Despite the increasing use of omics analysis, few studies have compared features from different profiling modalities in terms of variability, redundancy, and MOA dependency. Various analyses with transcriptomic and phenomic datasets can contribute to enhance our understanding of the strengths and limitations of profiling assays for evaluating the MOAs of compounds6. To meet this purpose, our study examined the diversity of transcriptomic and phenomic profiling by feature extraction and similarity-matric analysis. Furthermore, we analyzed the performance of machine learning to predict MOAs depending on feature types and the MOA of compounds using the L1000 and Cell Painting datasets.
Our analysis revealed that transcriptomic features have higher diversity than phenomic features. Data visualization by tSNE or Isomap algorithm showed that the compounds were the most dispersed by transcriptomic feature extraction, whereas phenomic feature extraction led to the formation of aggregated clusters of multiple compounds. Furthermore, the heatmap of pairwise feature correlations showed an overall pattern of higher scores in phenomic features than in transcriptomic features. These results indicate that Cell Painting contains more redundant measurements than L1000. Feature redundancy in Cell Painting was also observed in another study in which only 1,020 features were selected for analysis1. Currently, phenomic profiling lacks representative platforms, standardized computational pipelines, and comprehensive publicly available datasets. Experimental and computational methods, such as robust analysis of the spatial and functional changes in cell status and the use of packages compatible with images from various platforms, will enhance the usefulness of the morphology datasets3, 23.
As certain MOAs may alter cell morphology with relatively few changes in gene expression and vice versa, we examined whether the compounds associated with the same MOA have higher correlative features than the compounds of random pairs (Fig. 3D).
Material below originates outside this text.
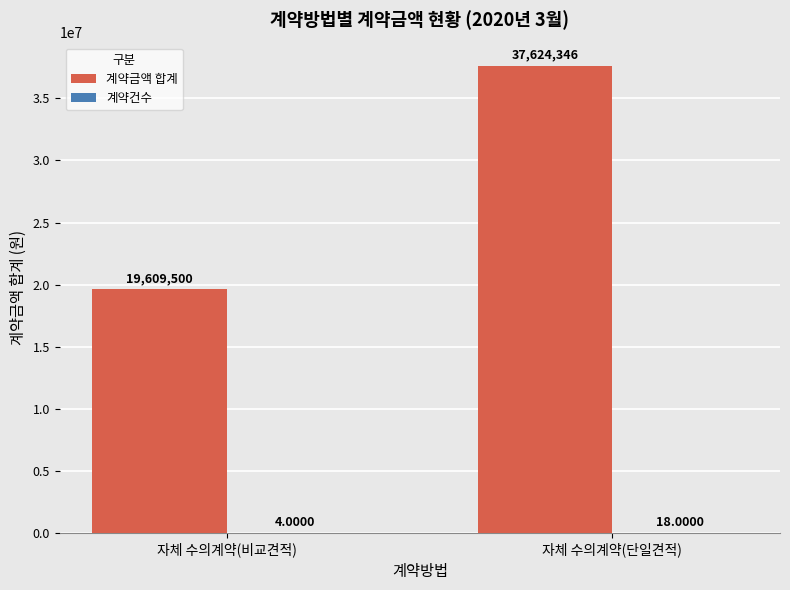

What is the sum of the 계약금액 합계 values at 자체 수의계약(비교견적) and 자체 수의계약(단일견적)?

57233846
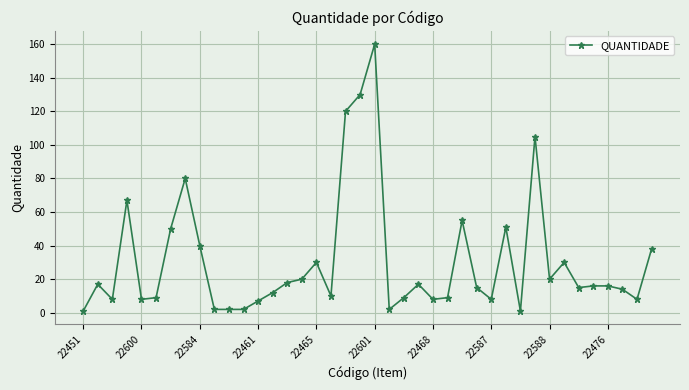

True or false: there are more than 0 points higher than both neighbors.

True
In spite of the variation in the correlation scores of compounds, a tendency toward capturing the MOAs of adrenergic receptor antagonists and glucocorticoid receptor agonists by phenomic features and capturing the MOAs of beta-adrenergic receptor agonists by transcriptomic features were observed. Meanwhile, compound similarity analysis identified new highly correlated compound pairs. Experimental validation for correlative compound pairs is challenging, but previous studies have provided supporting evidence for some of the correlative pairs. Doxylamine was highly correlated with cetirizine, which has the same MOA as the histamine receptor antagonist doxylamine. Doxylamine was also correlated with mepivacaine and LFM-A12 based on the similarity in merged features (Table 1). Both doxylamine and mepivacaine produce spinal motor and sensory blockade24. LFM-A12 is a specific inhibitor of the EGFR tyrosine kinase, and doxylamine potentially inhibits non-homologous end joining pathway 1 (LINP1) expression, which are regulated by the EGF signaling pathways25, 26. Given the common use of similarity-based repurposing, the integration of omics features can aid in the identification of new MOAs for compounds.
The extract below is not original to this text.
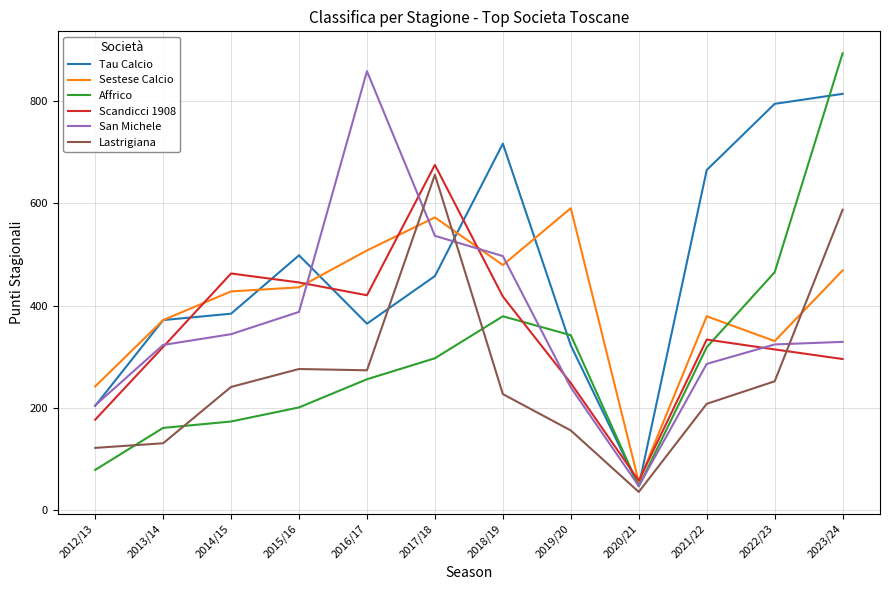

At which label does Tau Calcio reach its minimum?

2020/21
To improve the machine learning model for MOA prediction, multiple trials have evaluated distance-based or tree-based algorithms, training with transcriptome, phenome, or merged features, and training on selected features with top 10% importance, but the performances were low (Fig. 4). The application of the XGBoost and Extra Tree algorithms led to overfitting for the training set, which could be produced by the disparity between the number of variables and the number of samples (also called the curse of dimensionality)20. Training with the whole transcriptomic and phenomic features led to similar accuracies of 0.03–0.08 in KNN models to training with selected features with top 10% importance. A recent study also demonstrated a low performance of machine learning models with the L1000 or Cell Painting features of 1,327 compounds with 511 MOAs using deep learning and Ensemble architecture (area under the precision-recall curve of 0.04)1. Thus, a systemic approach encompassing MOA annotation, robust acquisition of experimental results, and computational support for normalization, feature selection, and training algorithm would be required for the use of profiling readouts for MOA prediction. Notably, glucocorticoid receptor agonist was the MOA best predicted by selected features from transcriptomic, phenomic, and concatenating profilings (Table 2), indicating that the MOA-specific response of profiling assay can be used to plan profiling.
The present study had several limitations. First, the two profiling assays used in our study were performed separately, so the differential experimental conditions may have led to increased variance in describing the compound’s perturbations. Currently, comprehensive datasets including a large number of compounds under the relevant cell condition have limited availability. However, data-sharing policies and preference for unbiased screening methods from biotech companies will likely accelerate large-scale analyses of various profiling assays. Second, the lack of a dominant platform for phenomic data processing can lead to additional variation in a compound’s perturbation. Despite the aforementioned limitations, our analysis of transcriptomic and phenomic datasets can aid in the design of profiling assays to evaluate the MOAs of compounds. In summary, our results demonstrated that the L1000 transcriptomic features were more diverse than the Cell Painting phenomic features. The use of unsupervised and supervised machine learning suggests that these profiling assays can identify new drug pairs based on similarity and predict a distinct set of MOAs.